Madagascar – Énergie : Factures pleines, lampes vides : qui paie l’addition ?

La Jirama lâche du lest, les opérateurs privés débarquent. Et pendant ce temps, les villages comptent les jours sans courant.

Ambatomainty, pas de lumière. Anosibe, pas de lumière. Antsalova ? Pas mieux. Voilà le quotidien dans des dizaines de localités de Madagascar. Pendant ce temps, à Antananarivo, les discours brillent d’optimisme : la Jirama annonce des partenariats privés, des projets, des plans. Mais dans les faits, c’est l’échec d’un modèle d’État qu’on commence à sous-traiter.

Car oui, la Jirama recule. Et ce n’est pas un scoop. L’entreprise publique, asphyxiée par ses dettes, incapable d’assurer un service minimum, a décidé de céder la main, du moins en partie. Cinq accords ont été signés depuis janvier avec des opérateurs privés. Le dernier, avec WeLight, vise à électrifier les zones rurales. Traduction : là où l’État a failli, d’autres tenteront de faire le boulot.

« On vit dans le noir, mais on paie comme si on avait la lumière »

Liva, enseignant à Morarano, en a ras-le-bol. Il paie sa facture chaque mois. Mais sur 30 jours, il en passe souvent 15 sans courant. « Quand les élèves ne peuvent pas réviser le soir, quand les médicaments pour le centre de santé tournent au vinaigre faute de frigo… ce n’est plus un problème technique, c’est une violence. »

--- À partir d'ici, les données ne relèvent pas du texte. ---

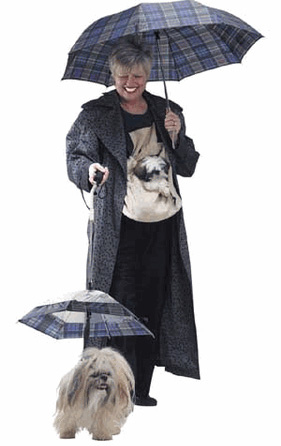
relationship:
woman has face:
[61, 44, 200, 413] [114, 68, 147, 101]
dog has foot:
[51, 343, 136, 445] [56, 430, 81, 442]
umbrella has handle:
[57, 2, 267, 134] [154, 36, 181, 141]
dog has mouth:
[51, 343, 136, 445] [90, 380, 110, 392]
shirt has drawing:
[116, 101, 185, 228] [122, 120, 186, 228]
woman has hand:
[61, 44, 200, 413] [84, 162, 116, 192]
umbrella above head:
[57, 2, 267, 134] [105, 37, 157, 103]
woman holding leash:
[61, 44, 200, 413] [82, 191, 99, 350]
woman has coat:
[61, 44, 200, 413] [62, 88, 202, 384]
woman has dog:
[61, 44, 200, 413] [51, 343, 136, 445]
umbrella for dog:
[9, 285, 160, 357] [51, 343, 136, 445]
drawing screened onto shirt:
[122, 120, 186, 228] [116, 101, 185, 228]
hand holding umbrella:
[161, 108, 182, 139] [57, 2, 267, 134]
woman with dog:
[61, 44, 200, 413] [51, 343, 136, 445]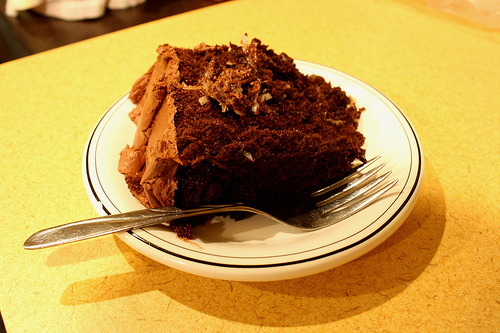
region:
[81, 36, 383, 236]
Food is in the foreground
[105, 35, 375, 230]
A brown chocolate cake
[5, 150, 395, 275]
A fork is in the foreground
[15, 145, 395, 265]
The fork is silver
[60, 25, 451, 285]
Cake is on a plate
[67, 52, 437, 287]
The plate is white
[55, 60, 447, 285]
A black ring is around the edge of plate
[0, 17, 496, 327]
Table is tan colored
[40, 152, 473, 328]
Plate and fork are casting a shadow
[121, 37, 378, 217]
Cake is brown in color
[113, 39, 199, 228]
Light brown frosting on the cake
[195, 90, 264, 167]
White pieces inside the cake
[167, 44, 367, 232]
Dark brown filling of the cake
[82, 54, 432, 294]
White and blue plate cake is sitting on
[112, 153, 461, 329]
Shadow on table of white plate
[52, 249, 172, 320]
Shadow on table of fork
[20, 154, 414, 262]
Silver fork sitting next to cake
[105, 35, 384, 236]
Slice of cake sitting on plate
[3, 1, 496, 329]
Yellowish table plate is sitting on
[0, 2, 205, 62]
Brown wooden table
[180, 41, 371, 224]
chocolate cake on plate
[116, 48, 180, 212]
chocolate frosting on cake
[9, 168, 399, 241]
silver metal dinner fork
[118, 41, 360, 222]
slice of chocolate cake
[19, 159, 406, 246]
metal fork on plate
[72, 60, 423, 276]
white ceramic dessert plate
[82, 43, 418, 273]
plate of cake on table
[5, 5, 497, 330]
light tan dinner table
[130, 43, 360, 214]
dessert on white plate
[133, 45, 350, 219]
chocolate cake on dessert plate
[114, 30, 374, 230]
a piece of chocolate cake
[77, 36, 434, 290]
a piece of chocolate cake on a dish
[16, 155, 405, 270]
a fork color silver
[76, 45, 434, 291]
a white dish on a yellow table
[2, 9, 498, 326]
a yellow table under a dish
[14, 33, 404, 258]
a silver fork next a cake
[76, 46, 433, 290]
border of dish has blue line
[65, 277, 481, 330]
shadow on yellow table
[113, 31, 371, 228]
a triangular piece of cake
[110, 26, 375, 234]
cake has chocolate frosting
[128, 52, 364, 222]
The cake has brown frosting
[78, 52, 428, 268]
The plate is round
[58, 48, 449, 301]
The plate is on the counter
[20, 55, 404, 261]
A fork next to the cake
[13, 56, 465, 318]
The counter is yellow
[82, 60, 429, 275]
The plate has a black stripe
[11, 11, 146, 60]
The floor is dark brown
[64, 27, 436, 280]
the cake is in a bowl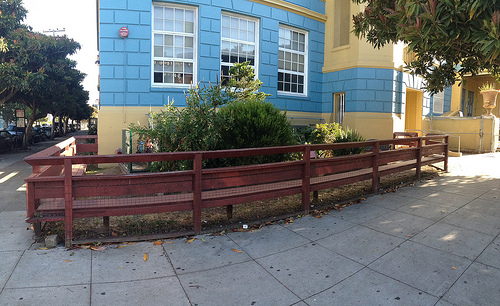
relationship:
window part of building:
[219, 10, 255, 92] [94, 0, 499, 171]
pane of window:
[146, 76, 311, 98] [149, 0, 324, 98]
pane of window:
[165, 31, 175, 44] [140, 26, 204, 97]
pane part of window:
[154, 37, 161, 59] [150, 0, 201, 84]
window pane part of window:
[291, 52, 299, 70] [279, 22, 309, 97]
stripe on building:
[315, 56, 404, 118] [91, 2, 499, 170]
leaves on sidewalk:
[37, 168, 447, 265] [1, 156, 500, 306]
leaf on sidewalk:
[140, 250, 147, 262] [1, 247, 497, 302]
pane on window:
[135, 13, 220, 98] [150, 2, 198, 90]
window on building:
[149, 0, 197, 89] [94, 0, 499, 171]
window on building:
[219, 10, 255, 92] [94, 0, 499, 171]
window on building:
[278, 25, 307, 90] [94, 0, 499, 171]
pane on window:
[163, 60, 175, 73] [150, 2, 198, 90]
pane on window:
[278, 72, 284, 81] [275, 29, 307, 94]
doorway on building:
[404, 87, 423, 147] [94, 0, 499, 171]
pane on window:
[165, 31, 175, 44] [157, 5, 194, 92]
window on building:
[134, 6, 205, 103] [73, 8, 490, 183]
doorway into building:
[400, 85, 424, 147] [91, 2, 499, 170]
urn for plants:
[470, 80, 498, 117] [118, 63, 375, 201]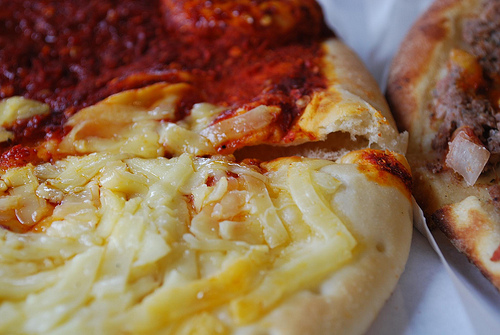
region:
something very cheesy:
[0, 159, 401, 296]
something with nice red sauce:
[30, 0, 348, 170]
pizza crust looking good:
[60, 0, 399, 301]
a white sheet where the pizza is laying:
[351, 13, 411, 63]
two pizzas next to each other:
[4, 1, 499, 304]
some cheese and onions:
[285, 164, 387, 296]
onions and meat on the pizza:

La Jirama achète l’électricité à prix d’or et la revend à prix cassé. Résultat : une dette considérable. Et aucune marge pour réparer, investir, innover. L’entreprise est en train de sombrer et avec elle, des milliers de foyers.

Réforme ou aveu d’échec ?

Au sommet de l’État, on préfère parler de « modernisation » : révision des statuts, projets de parcs solaires, mise en service d’une centrale HFO de 105 MW. Mais qui croit encore que le système va s’auto-réparer ? On bricole, on délègue, on repousse l’échéance. Pendant ce temps, des zones entières de l’île vivent dans le noir, littéralement et symboliquement.

Le gouvernement s’aligne sur les recommandations de la Banque mondiale, mise sur des investissements privés, et joue la carte du Pacte énergétique lancé en janvier à la conférence « Mission 300 » en Tanzanie. Mais derrière les acronymes et les jolies annonces, des enfants font leurs devoirs à la bougie.

Quand le courant ne passe plus, il faut rallumer autre chose : la colère

Il ne s’agit plus seulement d’électricité. Il s’agit de justice. Pourquoi les grandes villes sont-elles toujours servies les premières ? Pourquoi les campagnes doivent-elles se contenter de promesses creuses ? Pourquoi ceux qui n’ont rien doivent-ils payer les erreurs d’un système bancal ?

Ce que la Jirama appelle « gestion déléguée » ressemble fort à un désengagement. Et tant mieux si des opérateurs locaux, sérieux et proches des réalités peuvent changer la donne. Mais ne nous y trompons pas : ce n’est pas une réforme courageuse. C’est une fuite en avant.

Alors que la lumière revient, timidement, dans quelques villages, c’est aussi le temps de rallumer une autre énergie : celle de la parole, de la vérité, du droit à un service public digne.